BAB
1
PENDAHULUAN
LATAR
BELAKANG
Setiap
manusia pastilah membutuhkan interaksi dengan orang lain, baik dalam urusan
umum atau keagamaan. Manusia tidak dapat terlepas dar hal ini karena manusia
adalah makhluk social, dan bukanlah makhluk individu yang dapat hidup sendirian
tanpa membutuhkan orang lain. Selain berhubungan dengan orang lain, pastilah
berhubungan juga dengan tuhan melalui ibadah yang di lakukan setiap hari. Islam
dalam hal ini telah di atur semuanya dalam ilmu fiqh dengan segala ketentuan yang
berlaku. Ilmu fiqh telah membahas semua tanpa kecuali, akan tetapi pada masalah
yang dahulu belum ada dan belum terpikirkan.
RUMUSAN
MASALAH
1.
Apa pengertian Fiqh ?
2.
Apa pengertian darii Ushul Fiqh ?
3.
Pengertian Maqashid al-syariah
4.
Tujuan umum Maqasid al- Tasryi aw Syari’ah ?
5.
Apa saja macam-macam hukum
Al-Tasryi’ ?
TUJUAN PEMBAHASAN
Makalah ini di
susun bertujuan agar kita mengetahui, memahami dan mengerti hal-hal yang
berhubungan dengan ilmu ushul fiqh, mulai dari pengertian, definisi,macam-macam
apa yang harus kita lakukan dengan benar, dan lain sebagainya.
BAB 2
PEMBAHASAN
Pengertian Fiqh dan Ushul fiqh
Pengertian Fiqh dan Ushul fiqh
Pengertian Fiqh
Menurut bahasa, Fiqh
berarti pemahaman yang mendalam. Dan menurut istilah Fiqh dapat dipahami dua
bahasan pokok dari ilmu fiqh, yaitu bahasan pokok ilmu fiqh, yaitu bahasan
tentang hokum-hukum syara’ yang bersifat amali dan keduanya tentang dalil-dalil
tafsili.[1]
Beberapa pendapat tentang
definisi fiqh. Definisi yang di ajukan Abu Hanafiah ini sejalan dengan keadaan
ilmu pengetahuan keislaman di masanya, di mana belum ada pemilihan antara ilmu
fikih dalam pengertian yang lebih khusus dengan ilmu-ilmu keislaman lainnya.
Oleh karena itu sesuai dengan pengertian fiqih yang di sebutkannya itu, istilah
fiqih mempunyai pengertian umum, mencakup hukum yang berhubungan dengan akidah
seperti kewajiban beriman dan sebagainya, ilmu akhlak, dan hukum-hukum yang
berhubungan dengan amal perbuatan manusia, seperti hukun ibadah, dan mu’amalah.
Jadi fiqh adalah ilmu
untuk mengetahui hokum allah yang berhubungan dengan segala amaliah mukallaf
baik yang wajib, sunah, mubah, makruh atau haram yang digali dari dalil-dalil
yang jelas (tafshili). Definisi fiqh secara umum,ialah suatu ilmu yang
mempelejari bermacam-macam syariat atau hukum
islam dan berbagai macam aturan hudup bagi manusia, baik yang bersifat
individu maupun yang berbentuk masyarakat social.

=== Data Tercatat ===
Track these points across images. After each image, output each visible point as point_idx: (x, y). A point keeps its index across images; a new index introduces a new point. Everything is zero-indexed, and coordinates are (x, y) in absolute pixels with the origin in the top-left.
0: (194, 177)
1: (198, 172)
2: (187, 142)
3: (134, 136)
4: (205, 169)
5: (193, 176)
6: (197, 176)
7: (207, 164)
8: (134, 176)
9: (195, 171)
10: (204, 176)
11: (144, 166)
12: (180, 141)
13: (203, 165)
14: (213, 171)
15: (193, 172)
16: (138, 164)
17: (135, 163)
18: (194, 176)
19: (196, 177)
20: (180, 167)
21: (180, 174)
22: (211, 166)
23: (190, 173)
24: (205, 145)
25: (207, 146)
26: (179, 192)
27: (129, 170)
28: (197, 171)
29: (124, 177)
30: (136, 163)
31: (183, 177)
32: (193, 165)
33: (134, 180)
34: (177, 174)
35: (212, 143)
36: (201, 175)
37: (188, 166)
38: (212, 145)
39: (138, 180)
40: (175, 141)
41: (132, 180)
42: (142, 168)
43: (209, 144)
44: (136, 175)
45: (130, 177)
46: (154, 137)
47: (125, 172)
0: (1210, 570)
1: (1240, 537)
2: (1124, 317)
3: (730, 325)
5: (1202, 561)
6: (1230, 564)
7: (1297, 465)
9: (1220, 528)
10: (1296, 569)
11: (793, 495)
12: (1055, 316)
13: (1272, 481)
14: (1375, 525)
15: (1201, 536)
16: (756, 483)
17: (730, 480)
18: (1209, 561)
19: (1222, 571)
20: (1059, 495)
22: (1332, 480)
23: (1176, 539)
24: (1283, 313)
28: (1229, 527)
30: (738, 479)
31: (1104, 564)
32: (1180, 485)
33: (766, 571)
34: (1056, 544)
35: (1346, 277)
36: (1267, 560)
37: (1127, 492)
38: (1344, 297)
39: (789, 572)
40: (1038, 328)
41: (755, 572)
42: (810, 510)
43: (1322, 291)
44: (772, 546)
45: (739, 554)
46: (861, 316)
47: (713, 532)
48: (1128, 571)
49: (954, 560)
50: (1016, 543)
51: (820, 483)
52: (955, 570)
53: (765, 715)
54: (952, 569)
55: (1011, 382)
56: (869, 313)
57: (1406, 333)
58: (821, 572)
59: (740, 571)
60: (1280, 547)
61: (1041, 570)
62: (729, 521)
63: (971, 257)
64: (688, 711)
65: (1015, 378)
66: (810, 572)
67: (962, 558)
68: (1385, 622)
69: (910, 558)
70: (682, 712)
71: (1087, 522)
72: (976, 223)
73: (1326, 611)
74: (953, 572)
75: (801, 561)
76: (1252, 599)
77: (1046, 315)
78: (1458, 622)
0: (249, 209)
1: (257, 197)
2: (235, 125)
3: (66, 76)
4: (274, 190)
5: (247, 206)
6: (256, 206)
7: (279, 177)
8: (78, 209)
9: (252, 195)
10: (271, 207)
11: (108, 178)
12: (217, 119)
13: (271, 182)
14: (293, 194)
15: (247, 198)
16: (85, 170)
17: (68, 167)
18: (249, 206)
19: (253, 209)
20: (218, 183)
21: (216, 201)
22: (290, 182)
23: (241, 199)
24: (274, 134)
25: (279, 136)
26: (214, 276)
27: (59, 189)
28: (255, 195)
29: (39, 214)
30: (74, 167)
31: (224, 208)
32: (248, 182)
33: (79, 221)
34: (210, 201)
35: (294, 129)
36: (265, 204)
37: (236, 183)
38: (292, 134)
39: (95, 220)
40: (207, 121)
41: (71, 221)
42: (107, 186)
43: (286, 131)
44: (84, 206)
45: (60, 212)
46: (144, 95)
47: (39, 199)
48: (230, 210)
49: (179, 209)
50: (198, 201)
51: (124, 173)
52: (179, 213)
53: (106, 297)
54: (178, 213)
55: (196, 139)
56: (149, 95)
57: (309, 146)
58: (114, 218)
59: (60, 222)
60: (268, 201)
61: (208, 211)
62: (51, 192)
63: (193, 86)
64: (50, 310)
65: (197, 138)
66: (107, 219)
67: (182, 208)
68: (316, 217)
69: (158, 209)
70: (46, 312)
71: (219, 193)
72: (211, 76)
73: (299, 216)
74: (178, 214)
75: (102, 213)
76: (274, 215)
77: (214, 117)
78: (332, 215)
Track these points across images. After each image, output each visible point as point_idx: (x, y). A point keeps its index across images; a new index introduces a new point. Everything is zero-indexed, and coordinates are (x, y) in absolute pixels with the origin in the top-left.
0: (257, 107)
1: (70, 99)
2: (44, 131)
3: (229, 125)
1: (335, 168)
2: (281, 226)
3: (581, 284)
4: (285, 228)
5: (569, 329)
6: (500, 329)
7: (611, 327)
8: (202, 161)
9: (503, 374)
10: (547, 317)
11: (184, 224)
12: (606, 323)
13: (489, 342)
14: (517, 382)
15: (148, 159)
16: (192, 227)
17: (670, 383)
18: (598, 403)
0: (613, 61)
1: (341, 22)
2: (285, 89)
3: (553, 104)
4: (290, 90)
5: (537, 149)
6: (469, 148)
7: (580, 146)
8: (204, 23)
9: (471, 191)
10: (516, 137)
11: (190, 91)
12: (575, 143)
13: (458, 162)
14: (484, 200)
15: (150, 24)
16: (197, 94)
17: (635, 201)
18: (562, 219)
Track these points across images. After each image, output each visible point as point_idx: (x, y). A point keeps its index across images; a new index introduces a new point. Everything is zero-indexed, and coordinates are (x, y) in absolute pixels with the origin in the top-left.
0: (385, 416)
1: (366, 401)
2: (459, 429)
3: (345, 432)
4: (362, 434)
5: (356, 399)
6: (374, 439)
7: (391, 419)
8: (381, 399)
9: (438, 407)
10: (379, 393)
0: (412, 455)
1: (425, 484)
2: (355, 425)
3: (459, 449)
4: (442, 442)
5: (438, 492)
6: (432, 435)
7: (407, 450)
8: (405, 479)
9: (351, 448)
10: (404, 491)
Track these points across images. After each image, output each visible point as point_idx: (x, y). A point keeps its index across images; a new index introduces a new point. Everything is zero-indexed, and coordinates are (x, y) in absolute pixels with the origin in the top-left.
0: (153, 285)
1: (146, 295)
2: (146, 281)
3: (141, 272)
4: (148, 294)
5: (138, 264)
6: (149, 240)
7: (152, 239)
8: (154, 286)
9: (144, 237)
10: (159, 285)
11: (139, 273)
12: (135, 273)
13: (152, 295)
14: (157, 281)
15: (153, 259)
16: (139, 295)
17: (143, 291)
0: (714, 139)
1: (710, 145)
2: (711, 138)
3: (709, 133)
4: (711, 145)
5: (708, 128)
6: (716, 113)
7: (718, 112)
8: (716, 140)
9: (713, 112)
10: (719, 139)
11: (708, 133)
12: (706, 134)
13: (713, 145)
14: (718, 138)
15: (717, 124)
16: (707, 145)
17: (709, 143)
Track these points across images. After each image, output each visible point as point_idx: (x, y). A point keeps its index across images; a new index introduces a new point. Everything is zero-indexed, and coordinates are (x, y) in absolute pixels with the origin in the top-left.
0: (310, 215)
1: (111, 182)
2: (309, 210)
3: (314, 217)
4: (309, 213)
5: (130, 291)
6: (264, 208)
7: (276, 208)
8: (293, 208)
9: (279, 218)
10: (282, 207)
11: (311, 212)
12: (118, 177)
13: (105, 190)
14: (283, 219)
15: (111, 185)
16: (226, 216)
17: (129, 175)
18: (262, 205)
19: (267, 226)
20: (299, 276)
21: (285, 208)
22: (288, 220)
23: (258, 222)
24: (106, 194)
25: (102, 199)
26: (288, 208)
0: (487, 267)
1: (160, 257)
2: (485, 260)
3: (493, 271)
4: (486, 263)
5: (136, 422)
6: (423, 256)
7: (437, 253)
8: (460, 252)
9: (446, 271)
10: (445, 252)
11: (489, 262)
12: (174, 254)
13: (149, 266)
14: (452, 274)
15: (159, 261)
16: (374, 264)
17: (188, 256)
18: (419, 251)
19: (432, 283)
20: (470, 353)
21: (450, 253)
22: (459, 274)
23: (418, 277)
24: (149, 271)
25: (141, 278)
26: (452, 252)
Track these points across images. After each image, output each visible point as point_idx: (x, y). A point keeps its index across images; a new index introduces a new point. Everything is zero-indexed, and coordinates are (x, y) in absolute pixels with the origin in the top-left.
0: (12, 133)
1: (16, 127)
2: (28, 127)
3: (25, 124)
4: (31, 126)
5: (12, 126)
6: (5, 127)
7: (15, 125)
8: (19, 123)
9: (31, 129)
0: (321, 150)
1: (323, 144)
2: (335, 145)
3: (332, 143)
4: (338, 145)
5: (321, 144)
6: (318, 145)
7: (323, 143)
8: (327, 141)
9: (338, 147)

=== Tugas 1 ===
Jawab pertanyaan berikut berdasarkan teks tentang fiqh.
(a) Menurut bahasa, apa arti Fiqh?
(b) Definisi siapa yang disebut sejalan dengan keadaan ilmu pengetahuan keislaman di masanya?
(c) Makalah ini disusun agar kita mengetahui, memahami, dan mengerti hal-hal yang berhubungan dengan ilmu apa?
=== Tugas 2 ===
Tolong sebutkan semua macam hukum yang disebut dalam definisi fiqh sebagai ilmu untuk mengetahui hukum Allah tentang amaliah mukallaf dalam teks tentang fiqh.
=== Tugas 3 ===
Salin bagian teks tentang fiqh mulai dari "Oleh karena itu" sampai "berbentuk masyarakat social.".

=== Hasil Tugas 1 ===
(a) Pemahaman yang mendalam.
(b) Abu Hanafiah.
(c) Ilmu ushul fiqh.

=== Hasil Tugas 2 ===
Wajib, sunah, mubah, makruh, haram.

=== Hasil Tugas 3 ===
Oleh karena itu sesuai dengan pengertian fiqih yang di sebutkannya itu, istilah
fiqih mempunyai pengertian umum, mencakup hukum yang berhubungan dengan akidah
seperti kewajiban beriman dan sebagainya, ilmu akhlak, dan hukum-hukum yang
berhubungan dengan amal perbuatan manusia, seperti hukun ibadah, dan mu’amalah.
Jadi fiqh adalah ilmu
untuk mengetahui hokum allah yang berhubungan dengan segala amaliah mukallaf
baik yang wajib, sunah, mubah, makruh atau haram yang digali dari dalil-dalil
yang jelas (tafshili). Definisi fiqh secara umum,ialah suatu ilmu yang
mempelejari bermacam-macam syariat atau hukum
islam dan berbagai macam aturan hudup bagi manusia, baik yang bersifat
individu maupun yang berbentuk masyarakat social.